Dados de entrada:
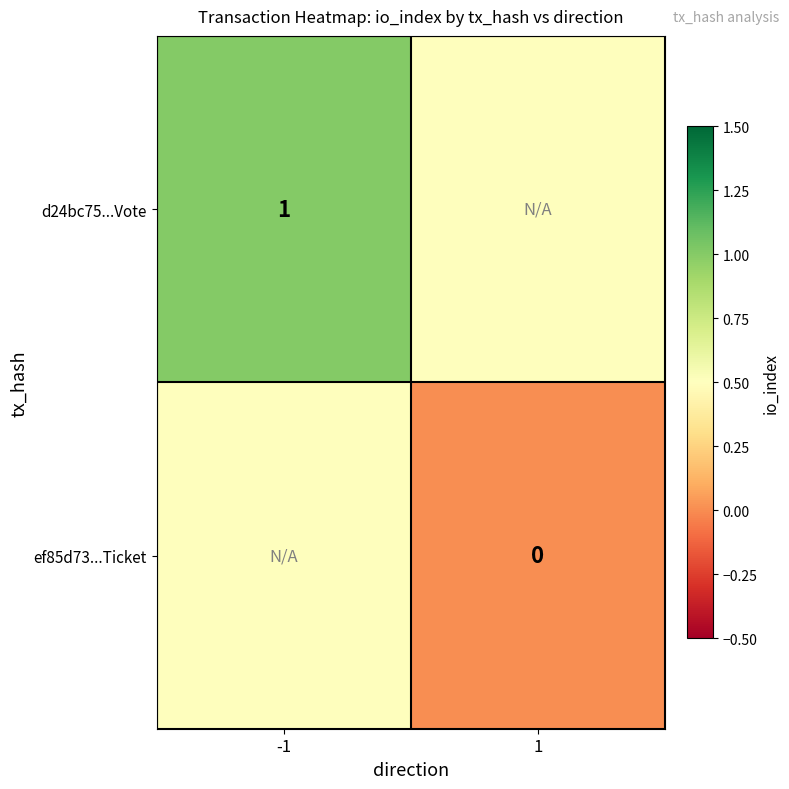

Is the value of ef85d73...Ticket at 1 greater than the value of d24bc75...Vote at -1?

No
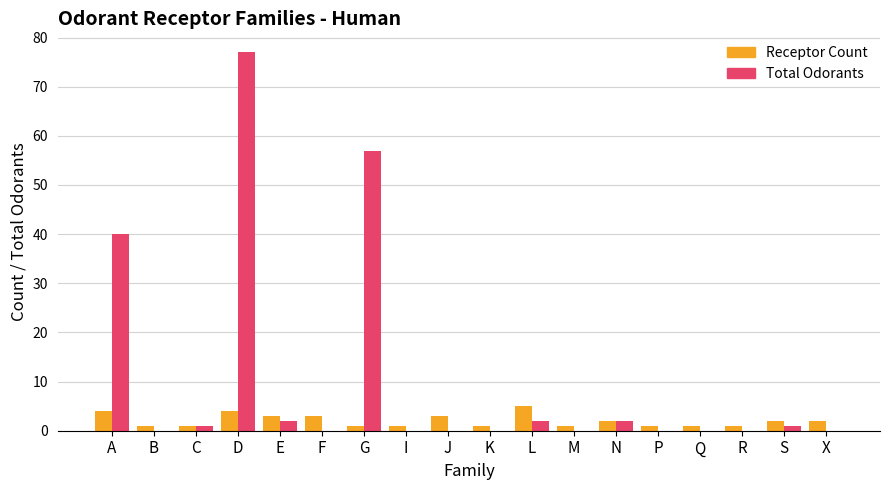

At which category does the chart reach its peak across all series?

D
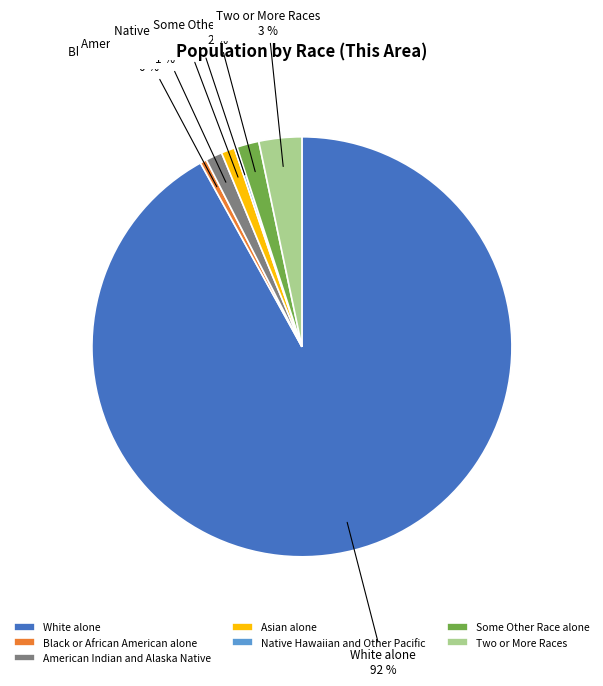

Is the sum of White alone and Two or More Races greater than half?

Yes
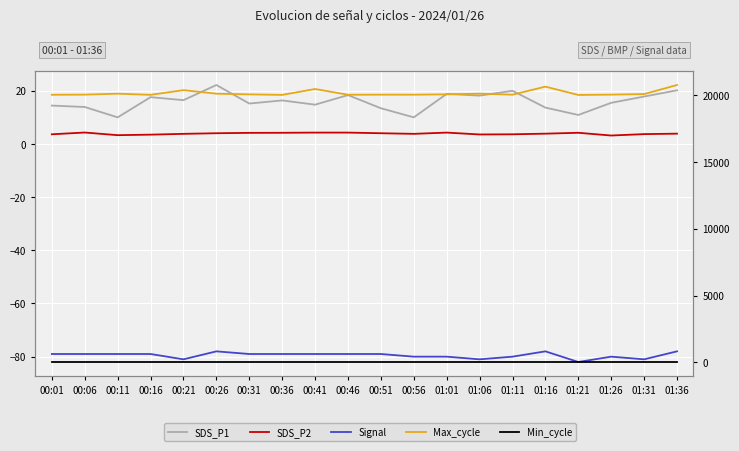

At which category is the sum across all series the highest?

01:36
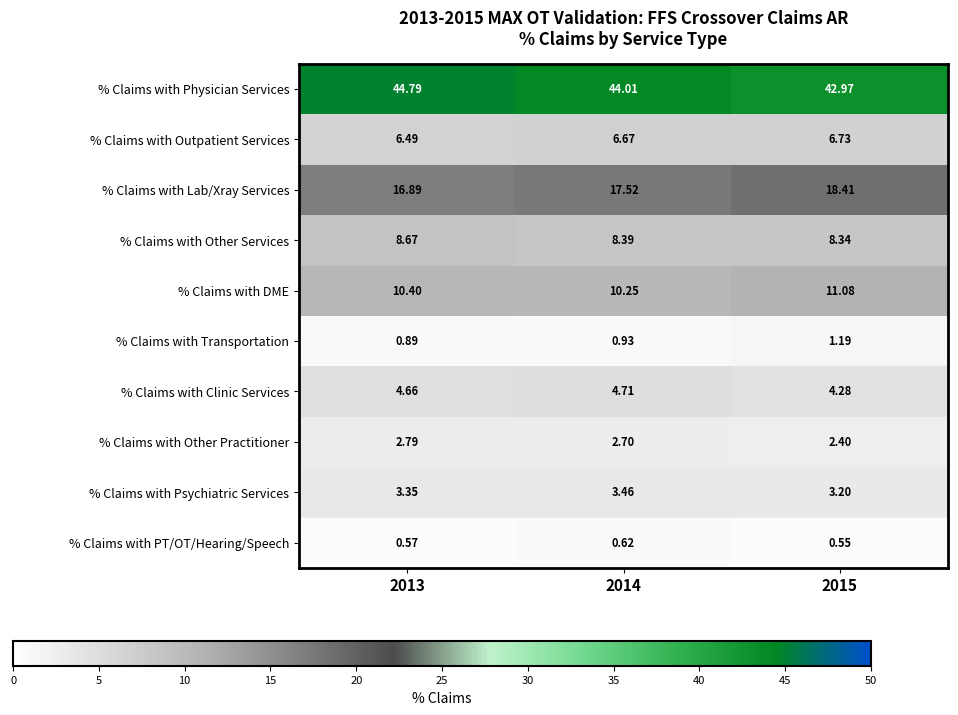

At which category is the sum across all series the highest?

2013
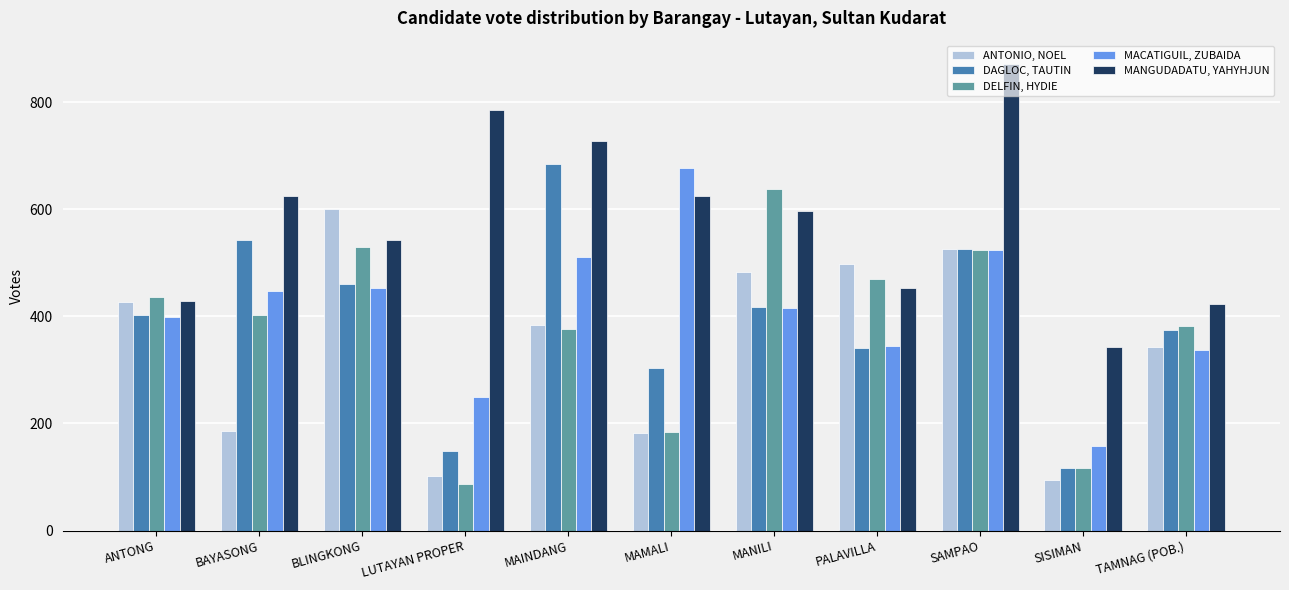

Which series has the largest total across all categories?

MANGUDADATU, YAHYHJUN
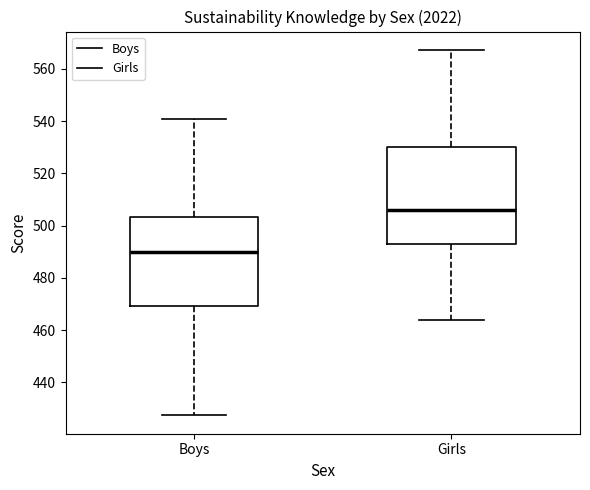

Which box's median line is the lowest?

Boys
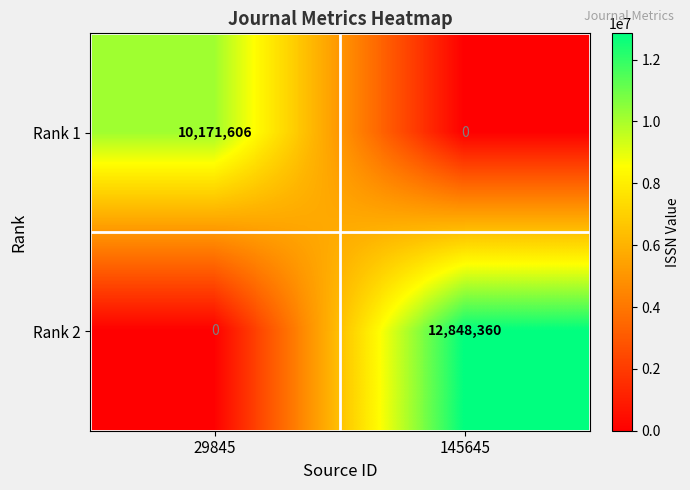

Reading left to right, transcribe all the data shown in this chart.

Rank 1: 29845=10171606	145645=0
Rank 2: 29845=0	145645=12848360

Enunciado da tarefa:
Copie, por favor, toda a listagem acima linha por linha, sem nenhuma alteração, e deixe as imagens de fora da resposta.

Resposta do exercício:
Is the value of ef85d73...Ticket at 1 greater than the value of d24bc75...Vote at -1?

No

At which category does the chart reach its peak across all series?

D

Is the sum of White alone and Two or More Races greater than half?

Yes

At which category is the sum across all series the highest?

01:36

At which category is the sum across all series the highest?

2013

Which series has the largest total across all categories?

MANGUDADATU, YAHYHJUN

Which box's median line is the lowest?

Boys

Reading left to right, transcribe all the data shown in this chart.

Rank 1: 29845=10171606	145645=0
Rank 2: 29845=0	145645=12848360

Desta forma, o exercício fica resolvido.